A Chinese battery maker picked Illinois for a $2 billion gigafactory that’s set to start production next year.
(Bloomberg) — A Chinese battery maker picked Illinois for a $2 billion gigafactory that’s set to start production next year.
Gotion High-tech Co.’s facility will create 2,600 jobs and is the “most significant new manufacturing investment in Illinois in decades,” Governor J.B. Pritzker said in a statement on Friday. The plant, focusing on lithium-ion battery cell, battery-pack production and energy storage systems, received state incentives valued at $536 million.
Illinois has been trying to position itself as a hub for new technologies from quantum computing to life sciences and electric vehicle manufacturing. The state has recently created a task force, known as Innovate Illinois, aimed at luring federal dollars, including from the Inflation Reduction Act. The law, signed by President Joe Biden just over a year ago, provides generous tax credits and grants for electric vehicle, battery and clean energy projects, sparking a competition among states to offer their own incentives to attract these industries.
“All that we see here are of enormous value to us: an enabling business environment, a supportive state government for the new energy industry and their highly efficient work,” Li Zhen, chairman of Gotion, said in the statement on Friday.
Gotion’s investment comes on top of a $2.4 billion plant it plans for Big Rapids, Michigan. It also signals Chinese manufacturers are making inroads penetrating the US market despite the political rhetoric. Earlier this week, Indiana-based Cummins Inc. said it would partner with Daimler Truck Holding AG, Paccar Inc. and China’s EVE Energy Co. to build a battery plant in the US.

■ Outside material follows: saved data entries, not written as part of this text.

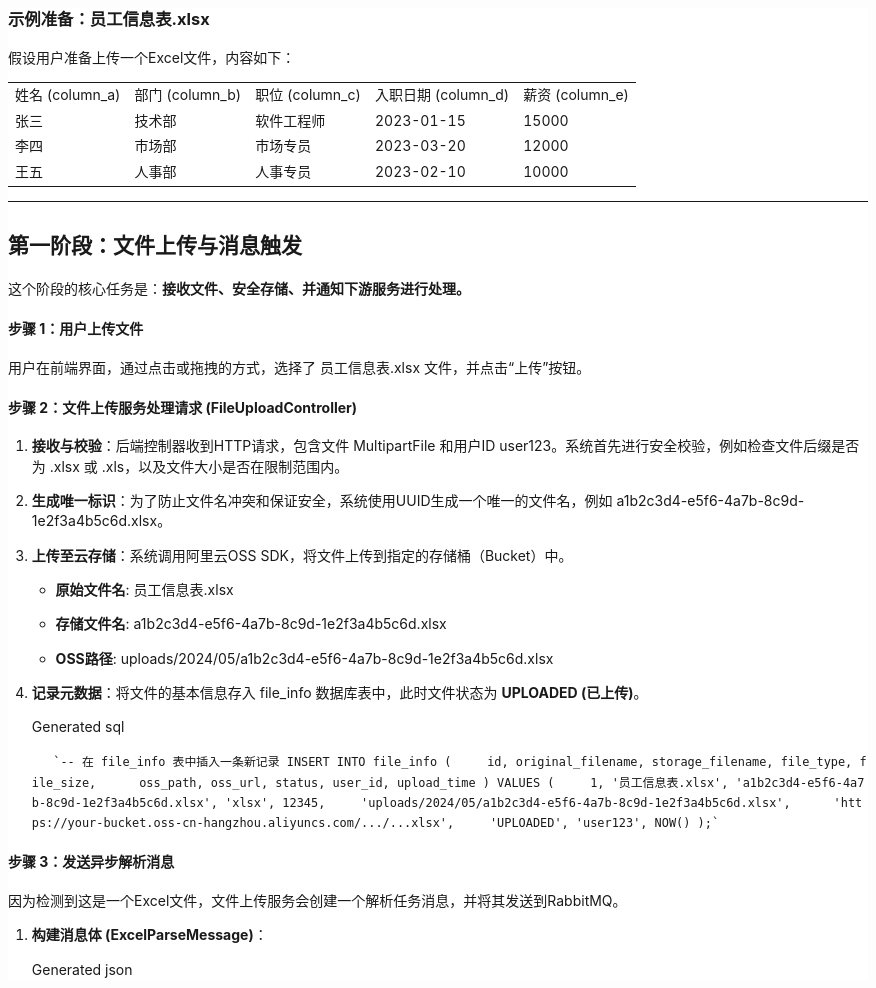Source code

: 
### 示例准备：员工信息表.xlsx

假设用户准备上传一个Excel文件，内容如下：

|   |   |   |   |   |
|---|---|---|---|---|
|姓名 (column_a)|部门 (column_b)|职位 (column_c)|入职日期 (column_d)|薪资 (column_e)|
|张三|技术部|软件工程师|2023-01-15|15000|
|李四|市场部|市场专员|2023-03-20|12000|
|王五|人事部|人事专员|2023-02-10|10000|

---

## 第一阶段：文件上传与消息触发

这个阶段的核心任务是：**接收文件、安全存储、并通知下游服务进行处理。**

#### **步骤 1：用户上传文件**

用户在前端界面，通过点击或拖拽的方式，选择了 员工信息表.xlsx 文件，并点击“上传”按钮。

#### **步骤 2：文件上传服务处理请求 (FileUploadController)**

1. **接收与校验**：后端控制器收到HTTP请求，包含文件 MultipartFile 和用户ID user123。系统首先进行安全校验，例如检查文件后缀是否为 .xlsx 或 .xls，以及文件大小是否在限制范围内。
    
2. **生成唯一标识**：为了防止文件名冲突和保证安全，系统使用UUID生成一个唯一的文件名，例如 a1b2c3d4-e5f6-4a7b-8c9d-1e2f3a4b5c6d.xlsx。
    
3. **上传至云存储**：系统调用阿里云OSS SDK，将文件上传到指定的存储桶（Bucket）中。
    
    - **原始文件名**: 员工信息表.xlsx
        
    - **存储文件名**: a1b2c3d4-e5f6-4a7b-8c9d-1e2f3a4b5c6d.xlsx
        
    - **OSS路径**: uploads/2024/05/a1b2c3d4-e5f6-4a7b-8c9d-1e2f3a4b5c6d.xlsx
        
4. **记录元数据**：将文件的基本信息存入 file_info 数据库表中，此时文件状态为 **UPLOADED (已上传)**。
    
    Generated sql
    
          `-- 在 file_info 表中插入一条新记录 INSERT INTO file_info (     id, original_filename, storage_filename, file_type, file_size,      oss_path, oss_url, status, user_id, upload_time ) VALUES (     1, '员工信息表.xlsx', 'a1b2c3d4-e5f6-4a7b-8c9d-1e2f3a4b5c6d.xlsx', 'xlsx', 12345,     'uploads/2024/05/a1b2c3d4-e5f6-4a7b-8c9d-1e2f3a4b5c6d.xlsx',      'https://your-bucket.oss-cn-hangzhou.aliyuncs.com/.../...xlsx',     'UPLOADED', 'user123', NOW() );`
        
    

#### **步骤 3：发送异步解析消息**

因为检测到这是一个Excel文件，文件上传服务会创建一个解析任务消息，并将其发送到RabbitMQ。

1. **构建消息体 (ExcelParseMessage)**：
    
    Generated json
    
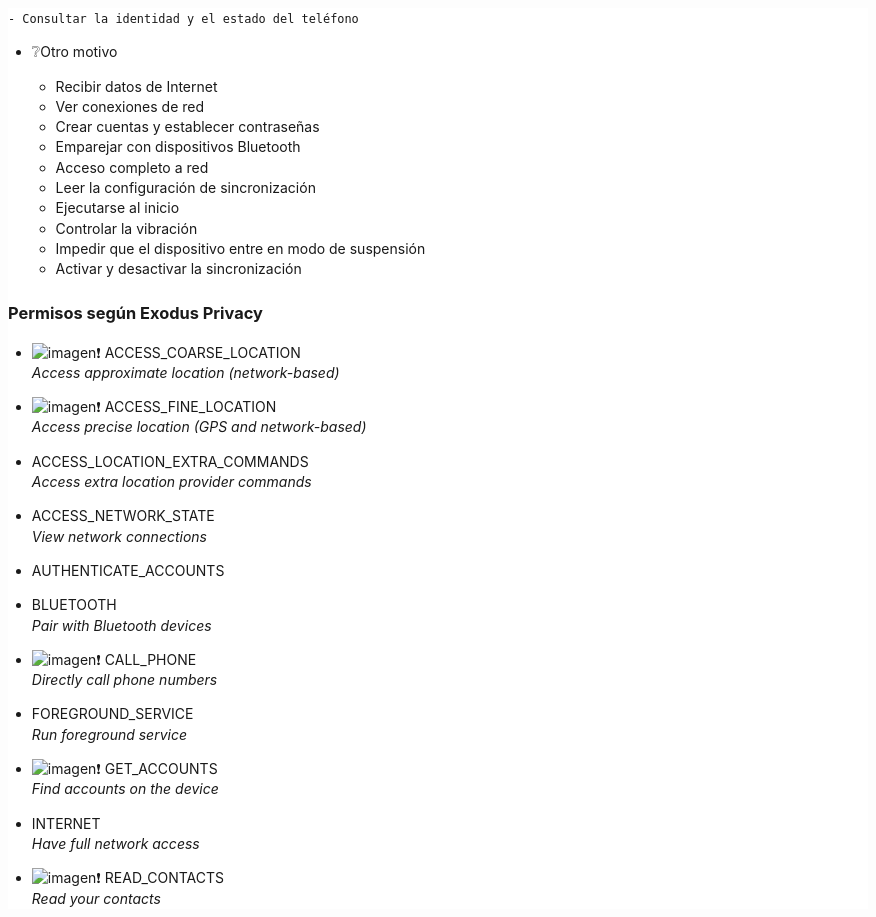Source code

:     - Consultar la identidad y el estado del teléfono


- ❔Otro motivo

    - Recibir datos de Internet
    - Ver conexiones de red
    - Crear cuentas y establecer contraseñas
    - Emparejar con dispositivos Bluetooth
    - Acceso completo a red
    - Leer la configuración de sincronización
    - Ejecutarse al inicio
    - Controlar la vibración
    - Impedir que el dispositivo entre en modo de suspensión
    - Activar y desactivar la sincronización

### Permisos según Exodus Privacy

- ![imagen](https://user-images.githubusercontent.com/102829552/165633656-c65474f6-4bc8-45de-bd8a-aa85ac4ab565.png):exclamation:
ACCESS_COARSE_LOCATION   
_Access approximate location (network-based)_

- ![imagen](https://user-images.githubusercontent.com/102829552/165633681-1d06ca0d-a081-443e-b769-187ffa4731da.png):exclamation:
ACCESS_FINE_LOCATION   
_Access precise location (GPS and network-based)_

- ACCESS_LOCATION_EXTRA_COMMANDS   
_Access extra location provider commands_

- ACCESS_NETWORK_STATE   
_View network connections_

- AUTHENTICATE_ACCOUNTS   

- BLUETOOTH   
_Pair with Bluetooth devices_

- ![imagen](https://user-images.githubusercontent.com/102829552/165633739-d74113a2-5434-498a-8ca8-91f409cb4a58.png):exclamation:
CALL_PHONE   
_Directly call phone numbers_

- FOREGROUND_SERVICE   
_Run foreground service_

- ![imagen](https://user-images.githubusercontent.com/102829552/165633939-72746e16-3712-49db-98e9-1361b3c8e5c2.png):exclamation:
GET_ACCOUNTS   
_Find accounts on the device_

- INTERNET   
_Have full network access_

- ![imagen](https://user-images.githubusercontent.com/102829552/165633822-fbbd5595-eba4-4986-86d5-22dde56764b3.png):exclamation:
READ_CONTACTS   
_Read your contacts_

Gotion, which has Volkswagen AG as a major shareholder, will reuse an existing manufacturing site instead of building a new plant from scratch. The 150 acre facility, located in Manteno — south of Chicago — is expected to produce 10 GWh of lithium-ion battery packs and 40 GWh of lithium-ion battery cells.
The Chinese battery giant will be eligible for $213 million in tax benefits over 30 years, as part of Illinois’s funding package.
(Updates with Gotion’s Michigan investment in fifth paragraph.)